Pinterest drawing lessons yield average results

Hayley Glatter, Copy Chief

At age seven, I received the greatest piece of mail I could possibly have imagined. No, it wasn’t my premature acceptance letter to Hogwarts (although, I did apply early decision because, like Northwestern, Hogwarts loves those ED wizards), and no, it wasn’t a response from Hilary Duff on my desire to serve a guest spot on an upcoming “Lizzie McGuire” episode. It was better.

I was going to be in the art fair.

The annual district art fair featured the best art produced by students from kindergarten to eighth grade, and second-grade me was mega-pumped to be in the showcase. I wasn’t exactly shocked my work was selected; after all, I had made a snowman out of paper snowflakes and pipe cleaners. It’s pretty tough to top that kind of artistic vision.

On the day of the fair, I proudly showed my adoring fans (see: parents) around the gym to my artwork. They responded accordingly as I beamed with pride. This moment was the pinnacle of my artistic career.

I was in second grade, and my art has been going all downhill ever since.

With that in mind, I turned to Pinterest to try to salvage some of the artistic magic I was able to capture 12 long years ago. I found a seemingly simple tutorial on how to draw a cat, and the pin was even described as “elementary drawing lessons.” I assumed I would be able to keep up.

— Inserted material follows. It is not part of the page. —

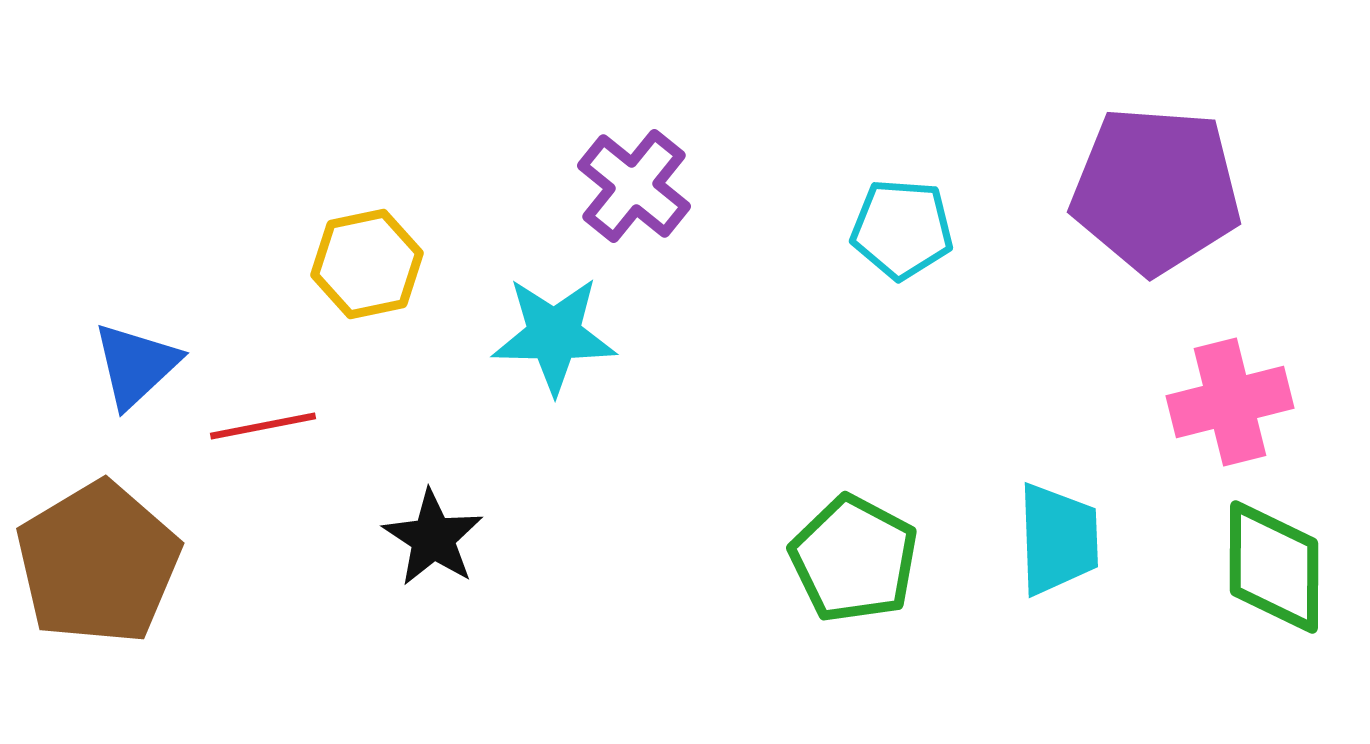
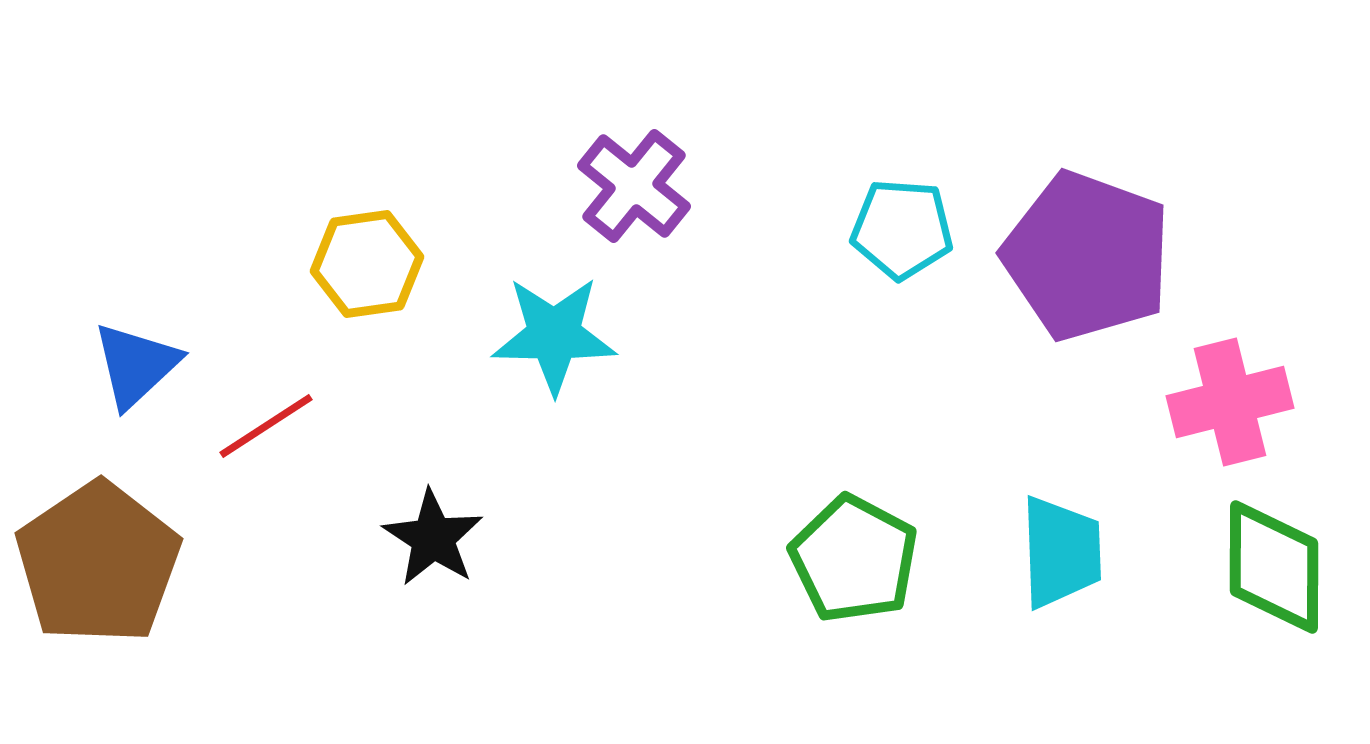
purple pentagon: moved 69 px left, 66 px down; rotated 16 degrees clockwise
yellow hexagon: rotated 4 degrees clockwise
red line: moved 3 px right; rotated 22 degrees counterclockwise
cyan trapezoid: moved 3 px right, 13 px down
brown pentagon: rotated 3 degrees counterclockwise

Of all the things I have attempted to recreate from Pinterest, this was, perhaps, the venture into which I entered with the lowest expectations. Outside of my exceptional snowflake snowman and a few painted ceramics courtesy of The Painted Penguin, my artistic ventures have resulted in vastly subpar work.

Nonetheless, this cat drawing looked so easy that even I could create something that at least partially resembled a feline. I began with step one by drawing the three concentric circles outlined in the pin. I erased and redid this step multiple times until I felt my circles would result in a correctly sized cat.

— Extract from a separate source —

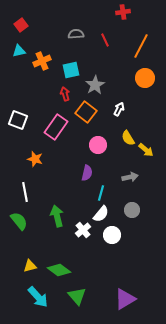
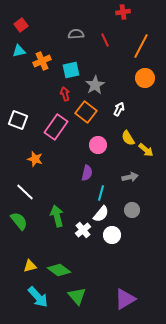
white line: rotated 36 degrees counterclockwise
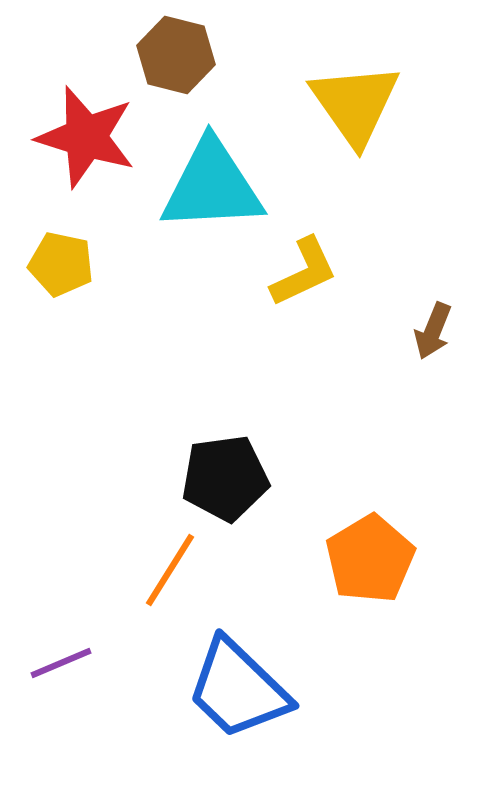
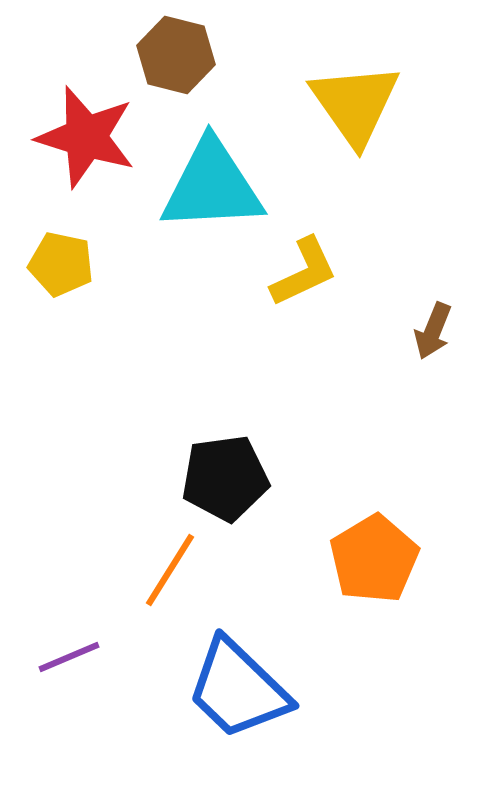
orange pentagon: moved 4 px right
purple line: moved 8 px right, 6 px up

Step two was more difficult, as I needed to draw the cat’s paws and tail. I floundered. My drawing suffered. My cat was now lopsided with creepy looking feet. I shook my head and moved on to step three.

I adorned my feline friend with a face and erased some of the guiding lines I had drawn in earlier in the process. After step three, Muffin, the name I decided best fit my cat’s essence, was finished.

Did my final product look like a fat cat, as I had desired? To some extent. Muffin beamed back at me, and I realized that the Pinterest instructions were quite helpful. Though they did not have words, the visual step-by-step definitely aided in my lukewarm success.